[[ Information supplied, beginning ]]
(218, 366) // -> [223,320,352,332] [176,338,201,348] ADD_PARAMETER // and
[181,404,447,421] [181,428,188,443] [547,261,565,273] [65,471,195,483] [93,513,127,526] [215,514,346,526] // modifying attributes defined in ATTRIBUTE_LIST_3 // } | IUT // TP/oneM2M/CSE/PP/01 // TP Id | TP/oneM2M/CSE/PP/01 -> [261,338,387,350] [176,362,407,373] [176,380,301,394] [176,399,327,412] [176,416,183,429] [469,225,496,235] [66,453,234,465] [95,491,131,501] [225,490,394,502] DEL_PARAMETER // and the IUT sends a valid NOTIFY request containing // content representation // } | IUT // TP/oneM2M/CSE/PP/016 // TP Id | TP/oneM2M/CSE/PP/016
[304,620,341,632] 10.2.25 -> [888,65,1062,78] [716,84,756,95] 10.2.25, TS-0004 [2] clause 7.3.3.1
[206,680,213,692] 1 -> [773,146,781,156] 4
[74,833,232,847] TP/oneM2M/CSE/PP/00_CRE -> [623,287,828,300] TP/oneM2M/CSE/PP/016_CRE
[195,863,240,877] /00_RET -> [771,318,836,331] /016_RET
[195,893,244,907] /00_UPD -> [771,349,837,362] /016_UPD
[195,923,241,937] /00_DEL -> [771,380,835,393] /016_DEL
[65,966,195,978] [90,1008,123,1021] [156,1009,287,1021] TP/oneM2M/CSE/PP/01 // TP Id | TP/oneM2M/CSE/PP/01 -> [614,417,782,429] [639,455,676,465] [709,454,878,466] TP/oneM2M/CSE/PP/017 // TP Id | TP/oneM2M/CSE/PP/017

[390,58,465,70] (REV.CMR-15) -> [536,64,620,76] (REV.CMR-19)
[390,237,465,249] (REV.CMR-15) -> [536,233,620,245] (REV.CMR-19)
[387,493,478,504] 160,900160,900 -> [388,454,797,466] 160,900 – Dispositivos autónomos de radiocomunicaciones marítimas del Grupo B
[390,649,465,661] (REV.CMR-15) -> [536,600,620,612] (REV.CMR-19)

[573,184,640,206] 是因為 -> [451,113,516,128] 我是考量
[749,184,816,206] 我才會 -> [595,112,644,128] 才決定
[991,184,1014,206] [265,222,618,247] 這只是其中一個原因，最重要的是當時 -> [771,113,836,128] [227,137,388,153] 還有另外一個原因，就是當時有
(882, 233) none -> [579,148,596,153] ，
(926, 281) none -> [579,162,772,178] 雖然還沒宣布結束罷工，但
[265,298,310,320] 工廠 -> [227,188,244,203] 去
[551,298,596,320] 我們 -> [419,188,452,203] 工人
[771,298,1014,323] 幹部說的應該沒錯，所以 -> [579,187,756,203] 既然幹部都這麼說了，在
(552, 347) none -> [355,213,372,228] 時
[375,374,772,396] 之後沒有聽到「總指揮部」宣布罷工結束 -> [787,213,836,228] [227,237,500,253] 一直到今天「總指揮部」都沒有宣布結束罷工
[[ Information supplied, end ]]
The task =>
Lines in the records that hold "none" should be tallied, with the total given on its own.

Solution to the problem =>
3